__Source data__:

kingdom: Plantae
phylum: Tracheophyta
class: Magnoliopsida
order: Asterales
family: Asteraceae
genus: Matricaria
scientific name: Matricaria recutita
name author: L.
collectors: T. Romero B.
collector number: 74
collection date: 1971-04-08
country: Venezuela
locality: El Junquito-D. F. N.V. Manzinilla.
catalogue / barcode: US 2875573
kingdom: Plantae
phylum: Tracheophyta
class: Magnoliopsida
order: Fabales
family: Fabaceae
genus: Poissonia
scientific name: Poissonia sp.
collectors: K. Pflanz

__Problem description__: Retype the data verbatim, starting at the line that contains "locality: El Junquito-D. F. N.V. Manzinilla." and ending at the final line of the data.

__Result of this task__:
locality: El Junquito-D. F. N.V. Manzinilla.
catalogue / barcode: US 2875573
kingdom: Plantae
phylum: Tracheophyta
class: Magnoliopsida
order: Fabales
family: Fabaceae
genus: Poissonia
scientific name: Poissonia sp.
collectors: K. Pflanz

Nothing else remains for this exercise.